Researchers believe that there should have a program that prohibited autonomous weapons for deliberately killing civilians. Even it is a hideously difficult task to teach robots to distinguish between the enemy and the friend. An alternative approach to solving this problem is normally known as “machine learning”.
According to the philosopher Susan Anderson,
“The best way to teach the robotic ethics is first to program them in certain principles like avoid suffering or promote happiness and then have the machine learning from particular scenarios to apply these principles to the new situations.”
For instance, a robot needs to learn how to distinguish between the surgeon who is holding a knife which he is using to save the injured and a knife holding by the enemy combatant to kill the opponent.
Problems in Ethical Learning
Robots and AI are built by using machine learning which is based on algorithms. The root cause of ethical problems is directly associated with machine learning that throws up problems of its own.
The topmost is that is learning the wrong lessons. For instance, machines that learn languages from mimicking have shown biased results. Names of males and females have a separate association.
The machine may believe that Joanna or Fiona is not suitable to be a scientist than a John or Fred. These biases need to be alert and try to combat.
Another fundamental challenge is that machines evolve through a learning process that may be unable to predict how they will perform in the future. We not either able to understand how it reaches the decisions which are the unsettling possibilities specifically when the robot is making biased decisions.
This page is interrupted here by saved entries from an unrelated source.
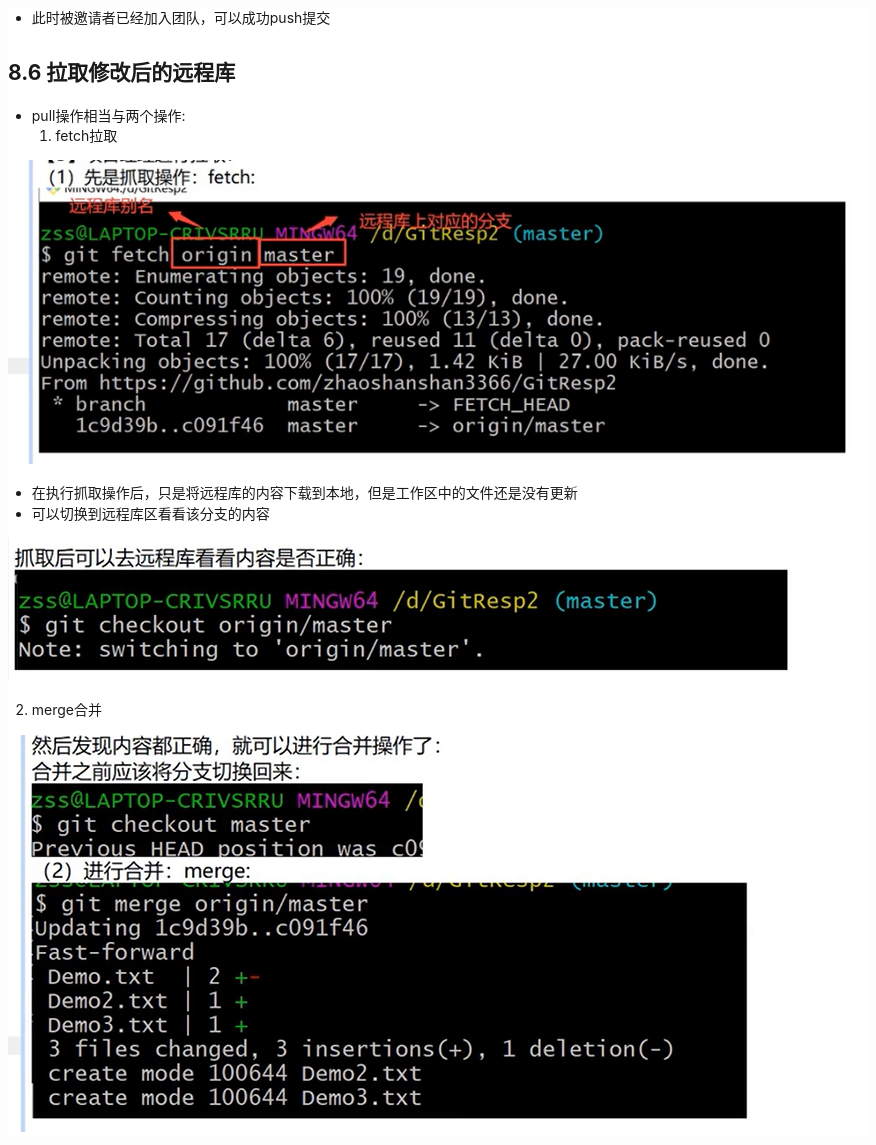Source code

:* 此时被邀请者已经加入团队，可以成功push提交

## 8.6 拉取修改后的远程库

* pull操作相当与两个操作:
  1. fetch拉取

![](picture/84.png)

  * 在执行抓取操作后，只是将远程库的内容下载到本地，但是工作区中的文件还是没有更新
  * 可以切换到远程库区看看该分支的内容

![](picture/85.png)

  2. merge合并

![](picture/86.png)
A fractional solution may be to insist that codes will be audited if things do go wrong for a longer period. Handing over everything to robots is a silly and unsatisfactory decision.
Now, rethink the question of a driverless car in a crucial situation. The very likely answer to the question is that we need to program the cars to survive if such a situation occurs. Ultimately, we can hope that our machines are ethically programmed.
Either you like it or not, but there will be a time when more and more decisions will be delegated to robots that are currently taken by humans.